The required output is the line containing "посочват, че са" and every line after it, transcribed exactly through the end of the data below.

### Data ###

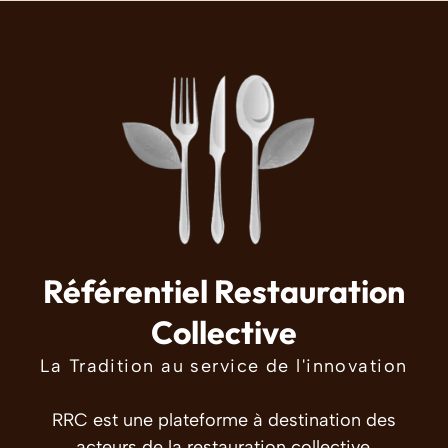
Référentiel Restauration
Collective
La Tradition au service de l'innovation
RRC est une plateforme à destination des
acteurs de la restauration collective.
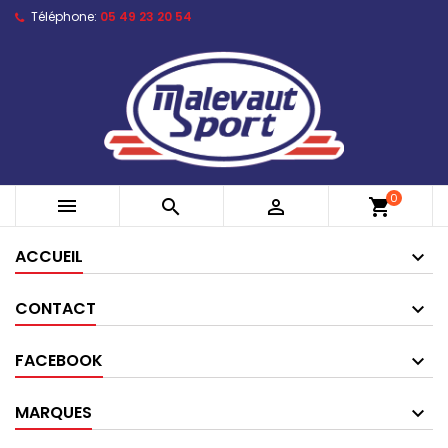
Téléphone:
05 49 23 20 54
0



shopping_cart
ACCUEIL
CONTACT
FACEBOOK
MARQUES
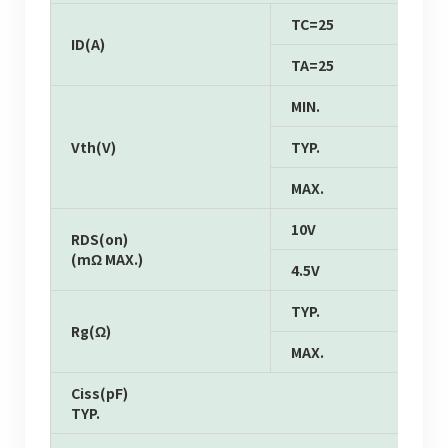
TC=25
ID(A)
TA=25
MIN.
Vth(V)
TYP.
MAX.
10V
RDS(on)
(mΩ MAX.)
4.5V
TYP.
Rg(Ω)
MAX.
Ciss(pF)
TYP.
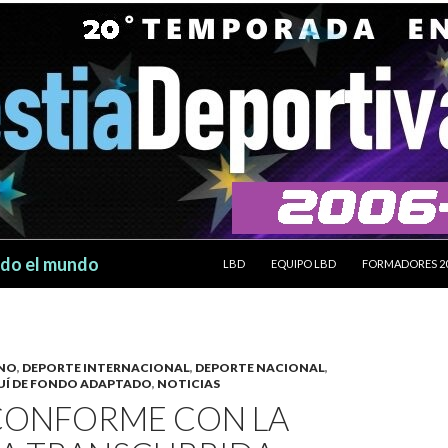
SALTAR AL CONTENIDO
odo el mundo
LBD
EQUIPO LBD
FORMADORES 2
INO
,
DEPORTE INTERNACIONAL
,
DEPORTE NACIONAL
,
UÍ DE FONDO ADAPTADO
,
NOTICIAS
CONFORME CON LA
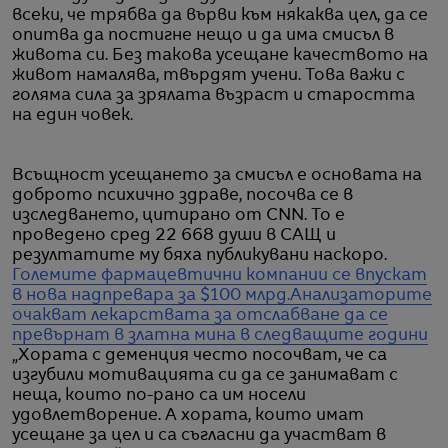
всеки, че трябва да върви към някаква цел, да се
опитва да постигне нещо и да има смисъл в
живота си. Без такова усещане качеството на
живот намалява, твърдят учени. Това важи с
голяма сила за зрялата възраст и старостта
на един човек.
Всъщност усещането за смисъл е основата на
доброто психично здраве, посочва се в
изследването, цитирано от CNN. То е
проведено сред 22 668 души в САЩ и
резултатите му бяха публикувани наскоро.
Големите фармацевтични компании се впускат
в нова надпревара за $100 млрд.
Анализаторите
очакват лекарствата за отслабване да се
превърнат в златна мина в следващите години
„Хората с деменция често посочват, че са
изгубили мотивацията си да се занимават с
неща, които по-рано са им носели
удовлетворение. А хората, които имат
усещане за цел и са съгласни да участват в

###

**Output of the task:**
„Хората с деменция често посочват, че са
изгубили мотивацията си да се занимават с
неща, които по-рано са им носели
удовлетворение. А хората, които имат
усещане за цел и са съгласни да участват в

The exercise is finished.